* TASK INSTRUCTIONS: Output the lines of the rows as a numbered list, from the first line of the rows through the line containing "limlaykam211274", including both. Omit any blank lines.

Items from a data source:

*** Block opens ***

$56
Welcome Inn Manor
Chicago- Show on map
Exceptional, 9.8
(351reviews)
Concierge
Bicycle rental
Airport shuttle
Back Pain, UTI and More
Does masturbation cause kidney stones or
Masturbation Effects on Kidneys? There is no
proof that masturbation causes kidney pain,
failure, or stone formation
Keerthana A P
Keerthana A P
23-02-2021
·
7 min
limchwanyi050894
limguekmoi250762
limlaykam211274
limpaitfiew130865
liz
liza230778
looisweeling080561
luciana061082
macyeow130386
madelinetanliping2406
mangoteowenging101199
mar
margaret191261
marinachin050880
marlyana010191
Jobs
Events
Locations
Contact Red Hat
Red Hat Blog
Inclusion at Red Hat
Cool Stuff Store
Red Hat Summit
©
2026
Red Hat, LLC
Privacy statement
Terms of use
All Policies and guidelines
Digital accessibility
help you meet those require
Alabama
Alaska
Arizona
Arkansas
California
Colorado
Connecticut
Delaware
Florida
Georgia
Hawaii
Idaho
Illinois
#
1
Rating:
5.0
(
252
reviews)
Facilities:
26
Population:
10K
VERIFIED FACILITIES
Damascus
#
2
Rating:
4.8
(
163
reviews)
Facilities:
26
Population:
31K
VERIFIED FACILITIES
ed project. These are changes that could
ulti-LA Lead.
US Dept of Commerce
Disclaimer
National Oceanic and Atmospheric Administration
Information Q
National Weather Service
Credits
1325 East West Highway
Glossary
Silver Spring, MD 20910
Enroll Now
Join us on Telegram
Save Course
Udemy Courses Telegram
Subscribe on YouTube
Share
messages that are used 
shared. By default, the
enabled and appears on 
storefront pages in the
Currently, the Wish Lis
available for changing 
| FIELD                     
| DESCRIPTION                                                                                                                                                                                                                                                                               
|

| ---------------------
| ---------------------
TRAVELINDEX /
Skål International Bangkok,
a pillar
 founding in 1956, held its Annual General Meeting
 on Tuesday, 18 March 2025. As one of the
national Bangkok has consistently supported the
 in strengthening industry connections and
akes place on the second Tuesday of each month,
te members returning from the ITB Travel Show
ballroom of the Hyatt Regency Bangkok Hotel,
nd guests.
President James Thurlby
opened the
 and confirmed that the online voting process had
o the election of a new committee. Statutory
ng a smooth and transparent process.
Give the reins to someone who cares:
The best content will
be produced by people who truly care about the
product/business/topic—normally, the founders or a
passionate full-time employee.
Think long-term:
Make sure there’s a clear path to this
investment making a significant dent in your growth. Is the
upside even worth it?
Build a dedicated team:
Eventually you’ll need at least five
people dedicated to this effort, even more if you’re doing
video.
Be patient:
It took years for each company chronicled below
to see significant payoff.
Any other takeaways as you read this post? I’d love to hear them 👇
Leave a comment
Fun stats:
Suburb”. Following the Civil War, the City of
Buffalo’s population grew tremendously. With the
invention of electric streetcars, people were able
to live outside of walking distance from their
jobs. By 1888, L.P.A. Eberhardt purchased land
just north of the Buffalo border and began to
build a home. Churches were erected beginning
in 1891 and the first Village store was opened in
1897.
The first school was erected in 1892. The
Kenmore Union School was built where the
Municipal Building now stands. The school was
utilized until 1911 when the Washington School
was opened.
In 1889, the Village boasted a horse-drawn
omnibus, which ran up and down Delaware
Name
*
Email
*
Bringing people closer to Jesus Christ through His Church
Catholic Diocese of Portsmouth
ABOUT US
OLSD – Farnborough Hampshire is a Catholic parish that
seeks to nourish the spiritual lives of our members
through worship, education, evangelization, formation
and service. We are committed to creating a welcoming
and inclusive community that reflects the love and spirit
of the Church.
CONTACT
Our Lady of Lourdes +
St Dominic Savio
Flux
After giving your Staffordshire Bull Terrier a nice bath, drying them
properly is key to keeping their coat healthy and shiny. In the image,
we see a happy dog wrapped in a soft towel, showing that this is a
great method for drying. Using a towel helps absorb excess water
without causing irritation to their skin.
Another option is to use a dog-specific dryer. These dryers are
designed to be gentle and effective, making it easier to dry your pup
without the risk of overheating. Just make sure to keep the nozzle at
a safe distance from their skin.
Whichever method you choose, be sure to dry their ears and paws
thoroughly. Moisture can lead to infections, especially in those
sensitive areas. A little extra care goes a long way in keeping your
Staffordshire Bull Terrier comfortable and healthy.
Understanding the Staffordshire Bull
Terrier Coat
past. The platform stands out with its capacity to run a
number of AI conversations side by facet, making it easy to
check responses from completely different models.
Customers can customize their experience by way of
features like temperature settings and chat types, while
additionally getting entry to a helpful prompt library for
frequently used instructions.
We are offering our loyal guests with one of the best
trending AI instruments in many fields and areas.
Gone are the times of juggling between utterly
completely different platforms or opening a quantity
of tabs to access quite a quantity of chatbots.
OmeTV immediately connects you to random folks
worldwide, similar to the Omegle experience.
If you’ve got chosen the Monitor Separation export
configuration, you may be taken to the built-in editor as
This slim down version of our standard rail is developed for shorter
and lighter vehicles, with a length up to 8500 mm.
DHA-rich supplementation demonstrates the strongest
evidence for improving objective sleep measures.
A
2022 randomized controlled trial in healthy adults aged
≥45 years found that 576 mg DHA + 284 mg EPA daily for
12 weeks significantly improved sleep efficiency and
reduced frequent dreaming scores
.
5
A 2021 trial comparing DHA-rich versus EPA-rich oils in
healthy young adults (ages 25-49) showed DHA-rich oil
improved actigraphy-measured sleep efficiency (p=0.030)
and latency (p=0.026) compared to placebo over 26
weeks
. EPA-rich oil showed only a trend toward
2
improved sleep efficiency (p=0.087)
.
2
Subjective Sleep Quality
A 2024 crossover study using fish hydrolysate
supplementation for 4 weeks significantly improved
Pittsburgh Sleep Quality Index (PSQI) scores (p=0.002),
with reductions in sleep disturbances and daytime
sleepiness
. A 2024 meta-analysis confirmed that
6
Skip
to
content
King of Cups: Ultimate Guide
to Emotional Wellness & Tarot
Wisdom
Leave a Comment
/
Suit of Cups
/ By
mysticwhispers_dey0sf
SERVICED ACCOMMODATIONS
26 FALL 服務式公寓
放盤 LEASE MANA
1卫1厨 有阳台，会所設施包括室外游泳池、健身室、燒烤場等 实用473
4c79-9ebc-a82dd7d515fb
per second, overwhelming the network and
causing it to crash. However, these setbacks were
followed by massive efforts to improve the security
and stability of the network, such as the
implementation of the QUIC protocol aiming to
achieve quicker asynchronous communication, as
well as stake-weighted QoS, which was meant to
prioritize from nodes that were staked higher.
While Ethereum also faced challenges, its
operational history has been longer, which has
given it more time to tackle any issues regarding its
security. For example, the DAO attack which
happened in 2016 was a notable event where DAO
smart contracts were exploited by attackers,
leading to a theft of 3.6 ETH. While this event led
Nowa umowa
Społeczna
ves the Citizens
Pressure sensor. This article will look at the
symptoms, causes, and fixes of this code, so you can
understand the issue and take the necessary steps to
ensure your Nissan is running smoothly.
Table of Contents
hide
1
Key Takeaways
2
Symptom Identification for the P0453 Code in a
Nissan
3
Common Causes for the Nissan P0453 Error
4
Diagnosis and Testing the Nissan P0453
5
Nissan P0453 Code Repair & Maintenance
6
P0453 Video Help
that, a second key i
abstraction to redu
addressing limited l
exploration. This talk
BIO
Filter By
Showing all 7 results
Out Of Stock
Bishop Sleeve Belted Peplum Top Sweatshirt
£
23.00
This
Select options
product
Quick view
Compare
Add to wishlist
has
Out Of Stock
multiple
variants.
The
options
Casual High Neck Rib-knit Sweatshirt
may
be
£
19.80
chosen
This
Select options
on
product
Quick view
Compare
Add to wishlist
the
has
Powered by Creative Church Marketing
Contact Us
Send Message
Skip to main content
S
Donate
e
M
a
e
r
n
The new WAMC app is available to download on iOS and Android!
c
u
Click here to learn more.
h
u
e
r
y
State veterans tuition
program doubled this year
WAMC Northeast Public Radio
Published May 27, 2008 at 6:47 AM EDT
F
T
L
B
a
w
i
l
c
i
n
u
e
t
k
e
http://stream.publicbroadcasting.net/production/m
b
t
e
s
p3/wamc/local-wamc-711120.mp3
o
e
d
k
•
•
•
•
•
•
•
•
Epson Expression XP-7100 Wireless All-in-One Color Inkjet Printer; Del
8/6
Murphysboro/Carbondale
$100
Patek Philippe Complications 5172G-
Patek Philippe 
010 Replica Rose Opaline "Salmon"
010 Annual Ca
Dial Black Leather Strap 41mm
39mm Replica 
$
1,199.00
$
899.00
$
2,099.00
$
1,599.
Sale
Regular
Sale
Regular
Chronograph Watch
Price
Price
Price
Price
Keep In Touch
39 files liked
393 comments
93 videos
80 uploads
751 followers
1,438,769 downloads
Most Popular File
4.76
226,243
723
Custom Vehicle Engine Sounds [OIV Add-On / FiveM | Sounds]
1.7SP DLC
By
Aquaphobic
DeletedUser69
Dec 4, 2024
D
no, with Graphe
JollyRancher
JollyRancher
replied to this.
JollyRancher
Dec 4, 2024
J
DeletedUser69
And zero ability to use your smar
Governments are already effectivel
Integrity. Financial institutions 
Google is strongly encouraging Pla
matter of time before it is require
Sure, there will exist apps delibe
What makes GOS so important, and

*** Block closes ***

* ANSWER TO THE PROBLEM:
1. $56
2. Welcome Inn Manor
3. Chicago- Show on map
4. Exceptional, 9.8
5. (351reviews)
6. Concierge
7. Bicycle rental
8. Airport shuttle
9. Back Pain, UTI and More
10. Does masturbation cause kidney stones or
11. Masturbation Effects on Kidneys? There is no
12. proof that masturbation causes kidney pain,
13. failure, or stone formation
14. Keerthana A P
15. Keerthana A P
16. 23-02-2021
17. ·
18. 7 min
19. limchwanyi050894
20. limguekmoi250762
21. limlaykam211274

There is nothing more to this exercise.